O transporte desempenha aqui um papel fundamental. Cinco grandes rodovias - a notória Cross Bronx Expressway entre elas - cortam e circundam o South Bronx. Esses corredores de tráfego intenso expelem contaminantes no ar e negam aos moradores do South Bronx o acesso a espaços verdes e “azuis” de alívio de calor – à beira-mar pública –. No South Bronx, esses espaços quase não existem. A área tem cerca de apenas um parque para cada 60.000 habitantes.
Nos bairros mais ricos de Nova York, as próprias ruas podem realmente se tornar como um parque quando ostentam muita cobertura de árvores. A grande maioria do South Bronx não tem cobertura de árvores, e essa ausência - juntamente com asfalto em todos os lugares - nutre bolsões de calor que agravam a poluição do ar. E o antigo parque habitacional do South Bronx deixa aos moradores poucas escapatórias de todo esse ar ruim e calor.
Um resultado: o Bronx em geral comanda apenas 17% da população da cidade de Nova York, mas 95% das hospitalizações da cidade por asma.

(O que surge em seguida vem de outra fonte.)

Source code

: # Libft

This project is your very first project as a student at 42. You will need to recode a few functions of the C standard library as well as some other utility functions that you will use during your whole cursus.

Ativistas comunitários do grupo de defesa South Bronx Unite estão trabalhando para derrubar esse tipo de dinâmica social e ambiental mortal. Eles propuseram , por exemplo, um plano “para fornecer a mais de 100.000 pessoas acesso a uma orla pública que, por décadas, foi inacessível”.
Os poderosos de Nova York, ao longo dos anos, alocaram essa orla para operações que atendem aos afluentes da cidade, desde impressoras para o Wall Street Journal até armazéns para empresas como Fresh Direct, um serviço de entrega de alimentos que envia “aproximadamente 1.000 viagens diárias de caminhão a diesel por dia.”
Os ativistas também estão trabalhando para compensar o incrível dano ambiental que vem do tráfego diário pesado na Cross Bronx Expressway, onde os estrondos de 300 caminhões a diesel a cada hora estão sujando o ar e deixando o South Bronx cada vez mais quente. Eles estão pressionando por um projeto ambicioso que, observa a Escola de Saúde Pública Millman da Universidade de Columbia, “adicionaria um deck no topo das seções abaixo do nível da Cross Bronx Expressway, com aberturas filtradas para limpar a exaustão”.
No topo do convés, sob o plano do projeto, haveria um parque verde “ao longo das linhas dos projetos já concluídos em Boston, Dallas e Seattle”.
Construir tal esforço, acreditam os analistas da Millman School, custaria cerca de US$ 750 milhões. Uma etiqueta de preço muito inacessível?
Talvez não. A cidade de Nova York, informou a Forbes na primavera passada, agora possui mais bilionários “do que qualquer outra cidade do planeta”. Os 107 moradores bilionários da cidade têm um patrimônio líquido combinado de US$ 640 bilhões. Um imposto sobre a riqueza anual de 1% sobre essa fortuna combinada aumentaria mais de oito vezes o custo do projeto proposto de cap-the-Cross-Bronx-Expressway em apenas um ano .
Sam Pizzigati escreve sobre desigualdade para o Institute for Policy Studies. Seu último livro: The Case for a Maximum Wage (Policity). Entre seus outros livros sobre renda e riqueza mal distribuídas: Os ricos nem sempre vencem: o triunfo esquecido sobre a plutocracia que criou a classe média americana, 1900-1970 (Seven Stories Press).